Kebersamaan itu penting, karena melalui kebersamaan ada hal-hal yang lebih besar bisa diciptakan. Apa itu ? "Kedamaian" .. situasi yang didambakan oleh setiap orang. Halaah .. acara makan nasi liwet dengan lalapan dan teri-jengkol kok larinya ke kedamaian segala. Jauh amat. Dibilang hubungan mereka jauh, nggak juga. Ibaratnya bertetangga, masih satu RW.
Bisa bercerita seperti itu, karena acara makan bareng benar-benar memberi suasana kebersamaan. Dari momen itu, kita suka lupa bahwa “anggota” yang duduk bersebelahan terdiri dari berbagai suku dengan status sosial berbeda. Tidak ada yang pernah menyinggung latar belakang masing-masing. Padahal ada segelintir Profesor, ada beberapa Doktor, Politisi, Aktifis dengan tak terhitung Sarjana strata 1. Ada juga pegawai negeri, staf kantor sampai tukang parkir, pemilik warung kopi, satpam, penjual serabi serta penjaga tempat kos. Sementara latar belakang suku mereka ada yang orang Karo, orang Aceh, orang Sunda, orang Jawa, orang Padang apalagi orang Bali.
Latar belakang seperti itu yang biasanya menimbulkan pengkotakan-kotakan dalam masyarakat jadi sirna seketika.
'Modernisasi' berhasil menjauhkan megibung, ngariung, ngamayor - tradisi kerukunan nusantara dari masyarakatnya.
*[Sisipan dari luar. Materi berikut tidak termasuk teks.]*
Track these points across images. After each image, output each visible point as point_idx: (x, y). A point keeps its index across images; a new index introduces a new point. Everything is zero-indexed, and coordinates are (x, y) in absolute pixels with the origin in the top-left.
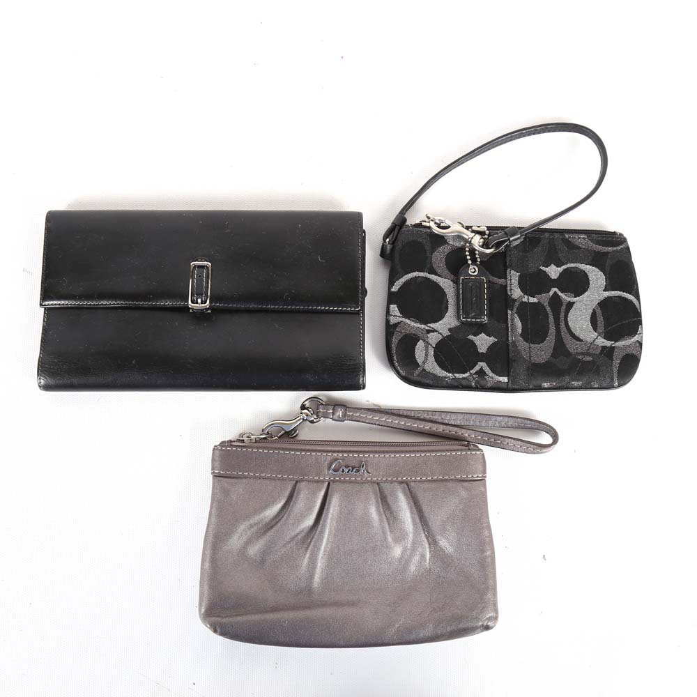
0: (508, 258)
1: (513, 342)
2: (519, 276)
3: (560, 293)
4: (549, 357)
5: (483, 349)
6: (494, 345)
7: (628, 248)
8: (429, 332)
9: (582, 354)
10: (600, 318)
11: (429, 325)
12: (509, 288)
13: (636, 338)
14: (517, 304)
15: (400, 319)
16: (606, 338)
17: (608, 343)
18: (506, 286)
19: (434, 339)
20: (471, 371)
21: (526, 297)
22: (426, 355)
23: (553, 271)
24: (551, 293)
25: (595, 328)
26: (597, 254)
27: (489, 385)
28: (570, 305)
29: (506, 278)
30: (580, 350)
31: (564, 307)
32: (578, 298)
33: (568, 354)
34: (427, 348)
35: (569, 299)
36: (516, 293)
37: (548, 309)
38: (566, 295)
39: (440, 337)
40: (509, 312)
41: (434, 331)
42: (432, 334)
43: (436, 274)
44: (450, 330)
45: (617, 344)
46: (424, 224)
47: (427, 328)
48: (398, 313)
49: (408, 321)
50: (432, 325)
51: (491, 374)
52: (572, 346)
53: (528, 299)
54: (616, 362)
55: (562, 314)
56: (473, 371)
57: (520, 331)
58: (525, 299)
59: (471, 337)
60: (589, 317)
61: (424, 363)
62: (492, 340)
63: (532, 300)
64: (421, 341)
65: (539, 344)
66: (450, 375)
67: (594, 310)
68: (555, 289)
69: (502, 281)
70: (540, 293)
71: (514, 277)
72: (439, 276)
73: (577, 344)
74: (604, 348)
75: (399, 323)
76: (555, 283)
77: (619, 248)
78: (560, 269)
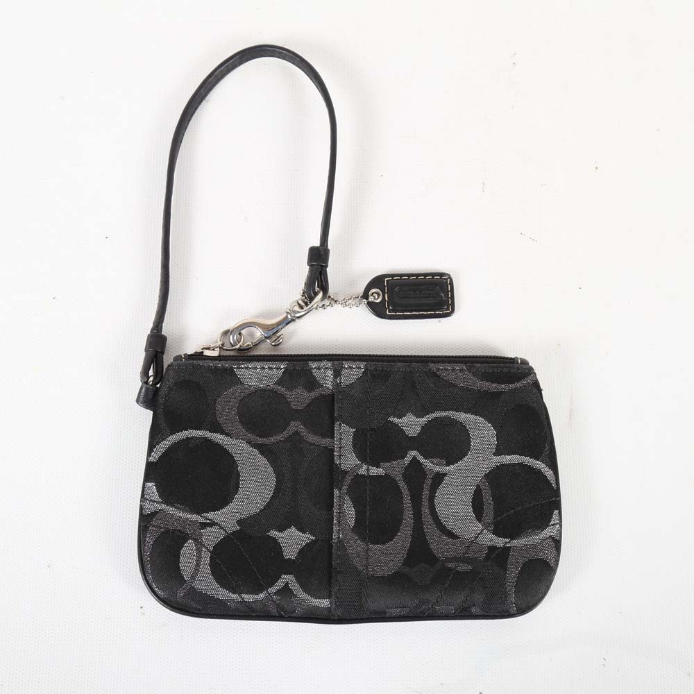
0: (336, 405)
1: (340, 541)
2: (355, 434)
3: (421, 459)
4: (400, 564)
5: (290, 553)
6: (309, 546)
7: (536, 385)
8: (204, 525)
9: (456, 559)
10: (488, 499)
11: (205, 515)
12: (336, 454)
13: (547, 532)
14: (348, 479)
15: (159, 507)
16: (496, 533)
17: (500, 542)
18: (333, 450)
19: (212, 537)
20: (270, 590)
21: (365, 467)
22: (198, 565)
23: (411, 424)
24: (408, 459)
25: (479, 516)
26: (484, 395)
27: (298, 612)
28: (439, 478)
29: (333, 437)
30: (451, 554)
31: (429, 482)
32: (452, 467)
33: (432, 559)
34: (199, 551)
35: (437, 469)
36: (349, 460)
37: (402, 485)
38: (432, 462)
39: (222, 534)
40: (336, 492)
41: (212, 524)
42: (208, 529)
43: (222, 432)
44: (239, 522)
45: (515, 543)
46: (207, 353)
47: (201, 519)
48: (156, 497)
49: (171, 510)
50: (210, 515)
51: (302, 595)
52: (439, 546)
53: (368, 470)
54: (512, 573)
55: (426, 493)
56: (272, 590)
57: (352, 523)
58: (363, 471)
59: (274, 533)
60: (468, 498)
61: (193, 577)
62: (307, 537)
63: (374, 471)
64: (190, 541)
65: (383, 543)
66: (235, 596)
67: (478, 486)
68: (414, 453)
69: (325, 442)
70: (389, 460)
71: (345, 434)
72: (227, 435)
73: (448, 542)
74: (492, 549)
75: (156, 512)
76: (414, 443)
77: (518, 385)
78: (424, 420)
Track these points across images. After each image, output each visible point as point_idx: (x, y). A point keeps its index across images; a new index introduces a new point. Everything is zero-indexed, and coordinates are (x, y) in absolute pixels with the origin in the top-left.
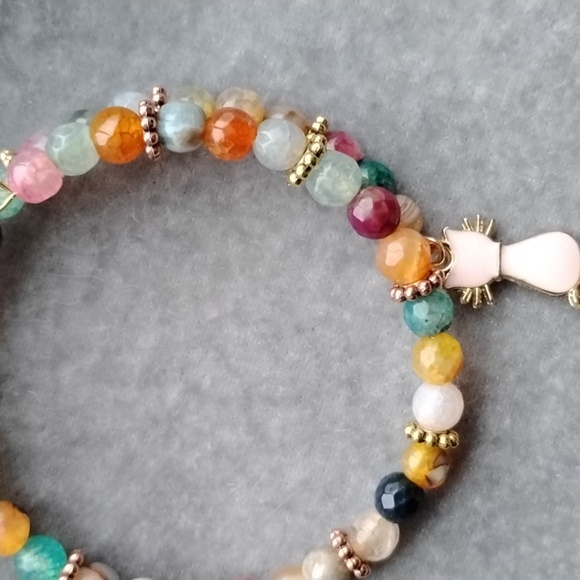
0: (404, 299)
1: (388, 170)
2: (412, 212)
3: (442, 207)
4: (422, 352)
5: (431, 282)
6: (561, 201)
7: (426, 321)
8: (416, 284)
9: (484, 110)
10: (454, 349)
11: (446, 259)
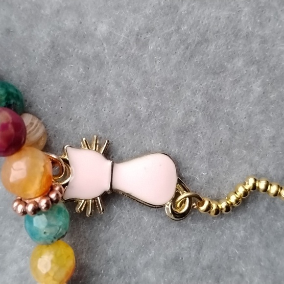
0: (25, 213)
1: (17, 90)
2: (37, 131)
3: (64, 126)
4: (40, 260)
5: (51, 199)
6: (163, 127)
7: (45, 233)
8: (37, 200)
9: (105, 45)
10: (68, 257)
11: (66, 172)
Aroma daun pisang, celotehan bahkan berbagi lauk ketika terhampar - memberi nutrisi bathin dan menyempurnakan nutrisi makanan yang terhidang.
Saat itu yang ada hanya satu perasaan dan pikiran. Semua yang duduk hanya ingin merasakan nikmatnya makanan dengan kebahagiaan bersama. Artinya, cinta bisa semakin tumbuh atau semakin berkembang karena hidangan yang disajikan bermakna “bumbu” kasih sayang.
Untuk itu bisa dikatakan ".. di balik kebersamaan ada cerita kedamaian .." (".. est fabulam post pacem simultatem..")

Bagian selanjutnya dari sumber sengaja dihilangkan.